LISTE DES ACTIVITÉS:
**1)** Les affirmations suivantes sont-elles conformes à l’extrait ? (a) La galerie Village Market compte environ cinquante stands. (b) Les deux vendeuses demandent la construction de nouvelles latrines. (c) La source payée 120 mille FBu par mois se prive d’eau au moins trois fois par semaine. Pour chacune, répondez par oui ou non et citez les mots décisifs de l’extrait.
**2)** Modifiez l’extrait de « Et de se lamenter » à « partagent les sanitaires. » en remplaçant « stands » par « étals ».
**3)** D’après l’extrait, quelle somme la source rencontrée dans la galerie touche-t-elle chaque mois ?

EXTRAIT DE PAGE:

========

Faute de moyens ou de ne pas vouloir payer chaque fois les frais des sanitaires, certains font maintenant leurs petits besoins dans leurs stands, déplore B.M. « Ils ferment leurs stands pour faire leurs besoins dans de petits seaux. A la fermeture du marché, ils versent alors les urines dans les allées formant le marché », fait savoir sa voisine.
Et de se lamenter : « Cela fait des jours qu’on sent de mauvaises odeurs dans certaines allées. La responsabilité incombe à ces gens qui ne veulent pas payer de l’argent pour pouvoir se soulager ».
Ces deux vendeuses n’ont qu’une seule demande :« Que les frais des latrines soient inclus dans les frais de location des stands ! »
Tel est aussi le souhait exprimé par les occupants de la galerie Village Market situé au centre-ville de Bujumbura. La galerie compte autour de cinquante stands. Dans ce centre commercial, les commerçants et les commerçantes partagent les sanitaires.
« C’est déplorable. Ici, beaucoup de gens souffrent d’infections urinaires », lâche F.M, rencontré dans l’un des stands de cette galerie. Et de s’interroger. « Que font-ils avec cet argent collecté s’ils ne peuvent pas au moins construire d’autres latrines pour séparer celles des hommes et celles des femmes ? »
Une autre source rencontrée sur les lieux avoue se priver de l’eau au moins trois fois par semaine pour réduire les dépenses liées à la fréquentation des latrines. « On me paie 120 mille FBu par mois. C’est de cette somme que je dois tirer les frais pour payer le loyer, le déplacement, la ration et la fréquentation des toilettes en plus », se plaint-elle à mi-voix.

========

DONNÉES BRUTES:

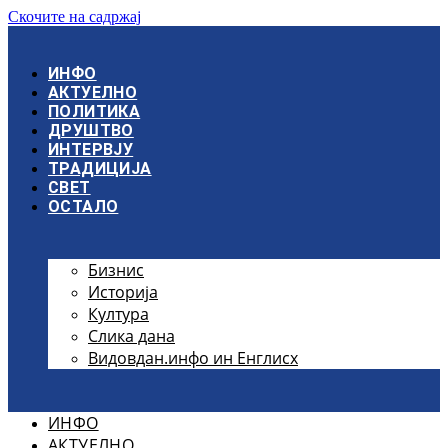
Скочите на садржај
ИНФО
АКТУЕЛНО
ПОЛИТИКА
ДРУШТВО
ИНТЕРВЈУ
ТРАДИЦИЈА
СВЕТ
ОСТАЛО
Бизнис
Историја
Култура
Слика дана
Видовдан.инфо ин Енглисх
ИНФО
АКТУЕЛНО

========

RÉPONSES PAR NUMÉRO:
**1)**
(a) Oui : « La galerie compte autour de cinquante stands. »
(b) Non : « Que les frais des latrines soient inclus dans les frais de location des stands ! »
(c) Oui : « avoue se priver de l’eau au moins trois fois par semaine »

**2)**
Et de se lamenter : « Cela fait des jours qu’on sent de mauvaises odeurs dans certaines allées. La responsabilité incombe à ces gens qui ne veulent pas payer de l’argent pour pouvoir se soulager ».
Ces deux vendeuses n’ont qu’une seule demande :« Que les frais des latrines soient inclus dans les frais de location des étals ! »
Tel est aussi le souhait exprimé par les occupants de la galerie Village Market situé au centre-ville de Bujumbura. La galerie compte autour de cinquante étals. Dans ce centre commercial, les commerçants et les commerçantes partagent les sanitaires.

**3)** 120 mille FBu par mois.